ACTIVITY: Reproduce the data word for word, from the very beginning through the line that contains "Find a deep", including that line.
++++++++
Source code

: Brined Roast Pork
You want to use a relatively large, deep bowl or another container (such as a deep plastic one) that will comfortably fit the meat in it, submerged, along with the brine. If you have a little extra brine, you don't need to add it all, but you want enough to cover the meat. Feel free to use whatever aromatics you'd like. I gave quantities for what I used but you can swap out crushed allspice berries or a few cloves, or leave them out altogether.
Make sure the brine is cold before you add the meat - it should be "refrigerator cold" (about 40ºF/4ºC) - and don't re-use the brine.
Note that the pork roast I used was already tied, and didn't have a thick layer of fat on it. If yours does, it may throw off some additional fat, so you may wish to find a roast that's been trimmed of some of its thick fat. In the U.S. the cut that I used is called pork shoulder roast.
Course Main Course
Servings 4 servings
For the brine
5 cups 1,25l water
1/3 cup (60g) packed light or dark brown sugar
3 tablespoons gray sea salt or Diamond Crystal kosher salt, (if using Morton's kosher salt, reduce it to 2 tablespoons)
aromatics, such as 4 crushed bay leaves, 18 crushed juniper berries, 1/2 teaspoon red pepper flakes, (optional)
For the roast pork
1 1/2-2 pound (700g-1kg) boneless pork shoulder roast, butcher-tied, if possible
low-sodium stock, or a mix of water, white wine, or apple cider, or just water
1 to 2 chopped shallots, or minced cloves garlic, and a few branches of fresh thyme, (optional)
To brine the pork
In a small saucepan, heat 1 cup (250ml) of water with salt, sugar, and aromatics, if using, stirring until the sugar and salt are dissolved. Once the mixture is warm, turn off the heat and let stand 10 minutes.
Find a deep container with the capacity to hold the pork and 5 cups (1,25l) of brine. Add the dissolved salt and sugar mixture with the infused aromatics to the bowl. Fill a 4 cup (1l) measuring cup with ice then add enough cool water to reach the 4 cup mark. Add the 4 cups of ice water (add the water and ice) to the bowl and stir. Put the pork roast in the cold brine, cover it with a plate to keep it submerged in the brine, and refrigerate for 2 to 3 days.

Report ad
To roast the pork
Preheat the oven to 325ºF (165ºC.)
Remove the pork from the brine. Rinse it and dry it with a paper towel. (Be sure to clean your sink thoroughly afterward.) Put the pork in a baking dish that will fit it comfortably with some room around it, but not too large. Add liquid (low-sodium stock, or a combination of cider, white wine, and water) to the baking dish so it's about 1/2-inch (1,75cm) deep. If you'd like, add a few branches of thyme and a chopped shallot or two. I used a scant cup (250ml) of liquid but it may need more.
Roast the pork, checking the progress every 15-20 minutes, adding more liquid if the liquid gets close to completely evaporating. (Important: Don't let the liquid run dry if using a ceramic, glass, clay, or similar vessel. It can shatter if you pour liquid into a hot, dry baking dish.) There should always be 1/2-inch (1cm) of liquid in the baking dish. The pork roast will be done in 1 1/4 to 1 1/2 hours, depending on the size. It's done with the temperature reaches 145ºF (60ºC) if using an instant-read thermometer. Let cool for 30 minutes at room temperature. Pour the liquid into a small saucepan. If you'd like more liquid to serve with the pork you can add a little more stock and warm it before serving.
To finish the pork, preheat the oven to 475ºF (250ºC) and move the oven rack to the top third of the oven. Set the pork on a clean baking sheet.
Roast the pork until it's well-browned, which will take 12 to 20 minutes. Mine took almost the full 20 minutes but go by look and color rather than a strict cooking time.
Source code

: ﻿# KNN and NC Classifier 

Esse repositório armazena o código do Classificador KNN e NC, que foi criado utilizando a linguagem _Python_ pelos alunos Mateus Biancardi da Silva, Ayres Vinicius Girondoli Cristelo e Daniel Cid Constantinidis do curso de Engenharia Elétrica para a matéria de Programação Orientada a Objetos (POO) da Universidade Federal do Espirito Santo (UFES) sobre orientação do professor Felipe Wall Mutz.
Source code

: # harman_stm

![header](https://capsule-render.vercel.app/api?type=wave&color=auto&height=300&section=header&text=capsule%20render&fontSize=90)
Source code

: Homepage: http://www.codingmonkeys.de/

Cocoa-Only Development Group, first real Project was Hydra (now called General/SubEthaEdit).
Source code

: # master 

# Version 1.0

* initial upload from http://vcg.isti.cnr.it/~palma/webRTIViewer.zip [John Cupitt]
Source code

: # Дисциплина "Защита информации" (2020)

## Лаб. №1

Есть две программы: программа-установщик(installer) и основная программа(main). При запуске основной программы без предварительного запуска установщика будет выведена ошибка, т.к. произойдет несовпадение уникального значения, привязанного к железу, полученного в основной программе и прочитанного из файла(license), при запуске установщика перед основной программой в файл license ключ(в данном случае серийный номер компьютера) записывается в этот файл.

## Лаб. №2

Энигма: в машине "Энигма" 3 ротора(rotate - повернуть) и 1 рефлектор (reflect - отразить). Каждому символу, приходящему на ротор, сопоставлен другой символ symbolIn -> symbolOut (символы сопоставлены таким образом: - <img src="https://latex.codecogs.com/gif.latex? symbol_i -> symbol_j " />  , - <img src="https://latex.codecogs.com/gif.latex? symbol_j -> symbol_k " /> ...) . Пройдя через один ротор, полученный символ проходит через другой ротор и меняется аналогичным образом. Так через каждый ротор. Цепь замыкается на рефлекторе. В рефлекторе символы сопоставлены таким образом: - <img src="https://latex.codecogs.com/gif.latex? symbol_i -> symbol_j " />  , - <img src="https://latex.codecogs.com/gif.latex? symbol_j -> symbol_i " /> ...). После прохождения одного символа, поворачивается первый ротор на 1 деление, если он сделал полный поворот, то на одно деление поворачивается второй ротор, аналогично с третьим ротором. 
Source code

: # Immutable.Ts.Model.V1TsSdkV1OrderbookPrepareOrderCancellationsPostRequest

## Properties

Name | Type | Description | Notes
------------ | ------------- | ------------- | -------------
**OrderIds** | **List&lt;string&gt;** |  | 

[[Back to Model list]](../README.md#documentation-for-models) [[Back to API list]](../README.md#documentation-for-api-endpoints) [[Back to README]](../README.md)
++++++++
EXERCISE SOLUTION:
Source code

: Brined Roast Pork
You want to use a relatively large, deep bowl or another container (such as a deep plastic one) that will comfortably fit the meat in it, submerged, along with the brine. If you have a little extra brine, you don't need to add it all, but you want enough to cover the meat. Feel free to use whatever aromatics you'd like. I gave quantities for what I used but you can swap out crushed allspice berries or a few cloves, or leave them out altogether.
Make sure the brine is cold before you add the meat - it should be "refrigerator cold" (about 40ºF/4ºC) - and don't re-use the brine.
Note that the pork roast I used was already tied, and didn't have a thick layer of fat on it. If yours does, it may throw off some additional fat, so you may wish to find a roast that's been trimmed of some of its thick fat. In the U.S. the cut that I used is called pork shoulder roast.
Course Main Course
Servings 4 servings
For the brine
5 cups 1,25l water
1/3 cup (60g) packed light or dark brown sugar
3 tablespoons gray sea salt or Diamond Crystal kosher salt, (if using Morton's kosher salt, reduce it to 2 tablespoons)
aromatics, such as 4 crushed bay leaves, 18 crushed juniper berries, 1/2 teaspoon red pepper flakes, (optional)
For the roast pork
1 1/2-2 pound (700g-1kg) boneless pork shoulder roast, butcher-tied, if possible
low-sodium stock, or a mix of water, white wine, or apple cider, or just water
1 to 2 chopped shallots, or minced cloves garlic, and a few branches of fresh thyme, (optional)
To brine the pork
In a small saucepan, heat 1 cup (250ml) of water with salt, sugar, and aromatics, if using, stirring until the sugar and salt are dissolved. Once the mixture is warm, turn off the heat and let stand 10 minutes.
Find a deep container with the capacity to hold the pork and 5 cups (1,25l) of brine. Add the dissolved salt and sugar mixture with the infused aromatics to the bowl. Fill a 4 cup (1l) measuring cup with ice then add enough cool water to reach the 4 cup mark. Add the 4 cups of ice water (add the water and ice) to the bowl and stir. Put the pork roast in the cold brine, cover it with a plate to keep it submerged in the brine, and refrigerate for 2 to 3 days.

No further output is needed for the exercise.